Action item
Print the data below exactly as it stands, and keep the pictures out.

[Start of Attachment]

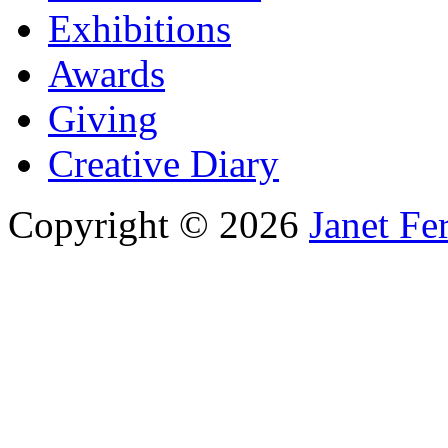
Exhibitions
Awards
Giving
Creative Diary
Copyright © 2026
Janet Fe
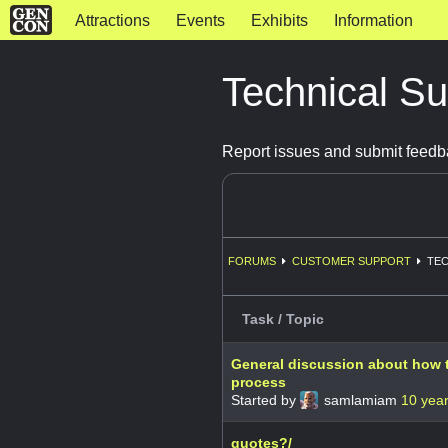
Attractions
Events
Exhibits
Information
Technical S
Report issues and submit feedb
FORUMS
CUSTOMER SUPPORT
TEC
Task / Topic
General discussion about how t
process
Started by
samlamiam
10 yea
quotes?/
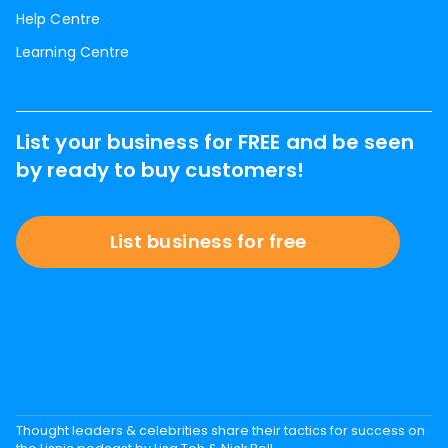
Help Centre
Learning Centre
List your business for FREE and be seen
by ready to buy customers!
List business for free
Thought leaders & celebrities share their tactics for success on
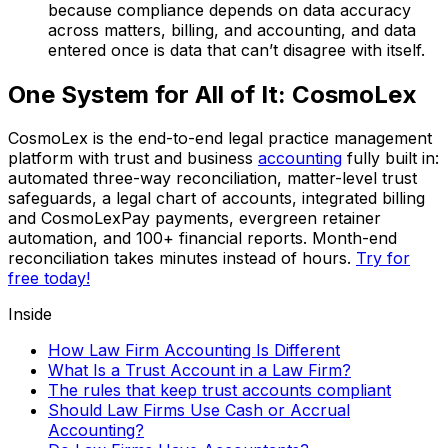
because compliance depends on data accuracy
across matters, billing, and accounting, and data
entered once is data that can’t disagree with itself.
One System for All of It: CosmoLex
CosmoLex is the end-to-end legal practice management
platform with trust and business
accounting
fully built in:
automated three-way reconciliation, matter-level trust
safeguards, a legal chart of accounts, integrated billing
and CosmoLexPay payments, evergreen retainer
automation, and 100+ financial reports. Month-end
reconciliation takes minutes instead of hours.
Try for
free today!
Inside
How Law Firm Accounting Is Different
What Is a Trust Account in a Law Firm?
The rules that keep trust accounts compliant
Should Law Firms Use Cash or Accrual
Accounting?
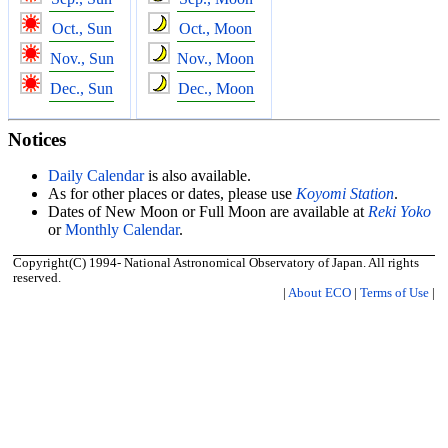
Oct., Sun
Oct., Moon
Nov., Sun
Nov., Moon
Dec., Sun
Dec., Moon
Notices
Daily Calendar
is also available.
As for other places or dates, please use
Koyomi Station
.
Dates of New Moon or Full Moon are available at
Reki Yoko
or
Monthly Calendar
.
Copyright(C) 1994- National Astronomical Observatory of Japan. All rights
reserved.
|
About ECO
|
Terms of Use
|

[End of Attachment]

Output below
Exhibitions
Awards
Giving
Creative Diary
Copyright © 2026
Janet Fe
Attractions
Events
Exhibits
Information
Technical S
Report issues and submit feedb
FORUMS
CUSTOMER SUPPORT
TEC
Task / Topic
General discussion about how t
process
Started by
samlamiam
10 yea
quotes?/
Help Centre
Learning Centre
List your business for FREE and be seen
by ready to buy customers!
List business for free
Thought leaders & celebrities share their tactics for success on
because compliance depends on data accuracy
across matters, billing, and accounting, and data
entered once is data that can’t disagree with itself.
One System for All of It: CosmoLex
CosmoLex is the end-to-end legal practice management
platform with trust and business
accounting
fully built in:
automated three-way reconciliation, matter-level trust
safeguards, a legal chart of accounts, integrated billing
and CosmoLexPay payments, evergreen retainer
automation, and 100+ financial reports. Month-end
reconciliation takes minutes instead of hours.
Try for
free today!
Inside
How Law Firm Accounting Is Different
What Is a Trust Account in a Law Firm?
The rules that keep trust accounts compliant
Should Law Firms Use Cash or Accrual
Accounting?
Oct., Sun
Oct., Moon
Nov., Sun
Nov., Moon
Dec., Sun
Dec., Moon
Notices
Daily Calendar
is also available.
As for other places or dates, please use
Koyomi Station
.
Dates of New Moon or Full Moon are available at
Reki Yoko
or
Monthly Calendar
.
Copyright(C) 1994- National Astronomical Observatory of Japan. All rights
reserved.
|
About ECO
|
Terms of Use
|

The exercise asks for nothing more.